20 years, 20 people: documentary filmmaker Ruby Yang

“It’s a long story. Lambert and I were based in San Francisco,” she says, adding that they moved to Beijing in 2004 to work on The Blood of Yingzhou District and other films.

“Around 2010 we [were preparing] to move back to the United States, but the director of the JMSC was interested in having me come here as a fellow and I wasn’t really ready to move back to the San Francisco Bay Area.

“I taught a course in documentary production and made my films, then I started the Hong Kong Documentary Initiative, mentoring the next generation of documentary makers, which was great,” she says.

“I was ready to go to Hawaii for my semi-retirement – then I was offered this job, so I can never predict my life. That’s the life of a documentary filmmaker, it always takes unexpected turns. It’s always a challenge – I love challenges!”

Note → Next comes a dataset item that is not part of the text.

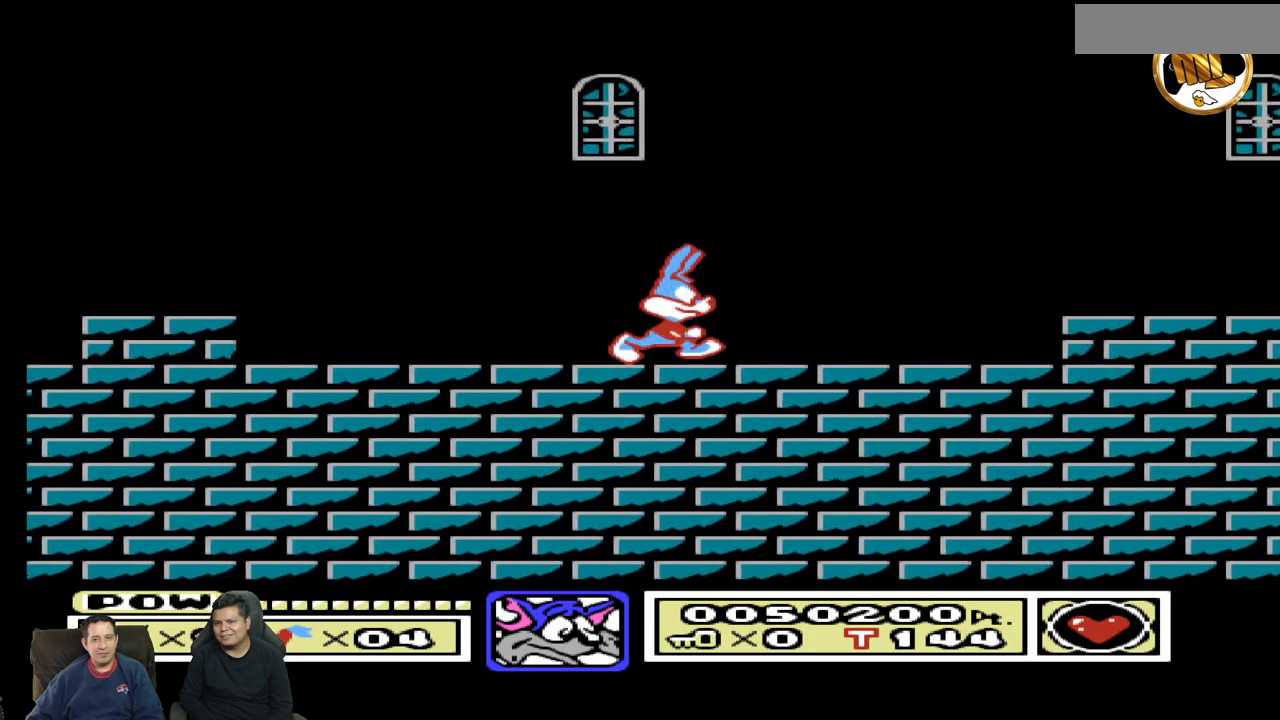
{"buttons": ["DPAD_RIGHT"], "events": [[267, "DPAD_RIGHT", "up"], [400, "DPAD_RIGHT", "down"]]}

Yang and crew during the filming of Ritoma. Photo: Ruby Yang

What of the documentary subject matter prescribed by the JMSC?

“The students pitch the projects,” she says, “and it’s very democratic: they vote for the best five or six projects to be made, so it is their decision.

“It’s very free, but they can’t say anything journalistically incorrect: it has to be about facts and it has to be a good story. [But] nowadays the students love to talk about themselves, about their identities, coming out, being gay or lesbian, arguments with their parents – really personal stuff.”

A change of tack now beckons for Yang and Yam. “We really want to do a [fictional] feature film,” she says. “That would be great. Lambert has a script about Chinatown – a Chinatown submerged, under water. It’s called A Story of Fishhead.”

And if that sounds like a fishy story, you should know that Yang is adept at switching schools. “I was an artist, a painter,” she says of her early career. “Portraits and stuff. Then I found that film provided a bigger canvas for me.”